Ecco i fatti
E’ accaduto a febbraio. Due infermieri e otto operatori socio-sanitari, dipendenti di due case di riposo hanno rifiutato la prima dose del vaccino Pfizer. Il giorno dopo, sono stati messi in ferie forzate dalla direzione delle Rsa che li aveva giudicati inidonei al lavoro.
Successivamente sono stati sottoposti alla visita del medico del lavoro.
Quest’ultimo aveva definito i sanitari inidonei al servizio. Questo ha consentito ai vertici delle case di riposo di allontanare i lavoratori dalle loro attività e di non versare più loro lo stipendio stante l’impossibilità di svolgere la mansione lavorativa prevista.
Gli operatori no vax hanno subito fatto ricorso al Tribunale sostenendo che la nostra Costituzione garantisce la libertà di scelta vaccinale. n particolare l’art 32 sancisce che nessuno può essere obbligato a un determinato trattamento sanitario se non per disposizione di legge.

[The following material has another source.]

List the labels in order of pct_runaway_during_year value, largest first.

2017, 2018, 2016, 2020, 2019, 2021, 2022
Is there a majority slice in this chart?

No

Il giudice ha ritenuto invece di voler far prevalere l’obbligo del datore di lavoro di mettere in sicurezza i suoi dipendenti e le parti terze, cioè gli ospiti delle case di riposo. Sono state ritenute “insussistenti” le motivazioni degli operatori che hanno rifiutato il vaccino. Sono state così confermate le misure adottate dal datore di lavoro.

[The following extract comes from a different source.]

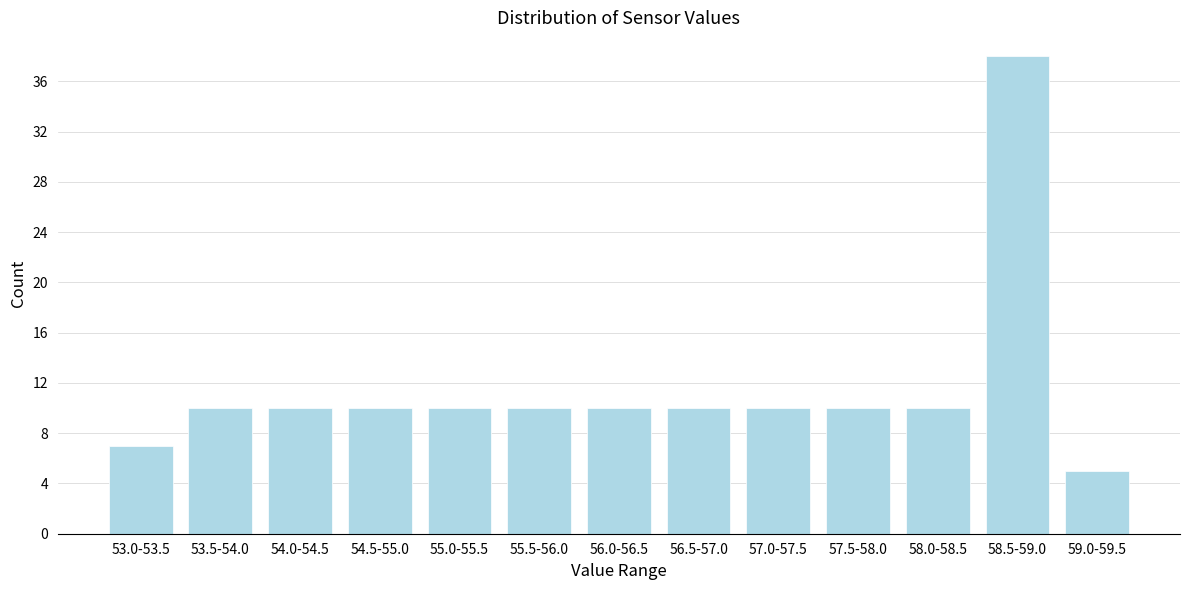

Reading left to right, what are all the values shown in this chart?

7	10	10	10	10	10	10	10	10	10	10	38	5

I sanitari no vax non sono stati licenziati, ma sospesi.
Questo significa che potrebbero essere reintegrati nei loro posti di lavoro, con effetto immediato, solo al termine dell’emergenza Covid, quando non ci saranno più rischi per loro stessi o per gli ospiti della struttura o magari subito se decideranno di vaccinarsi.
Sicuramente si tratta di una sentenza pilota in tema di ricorsi su questo aspetto.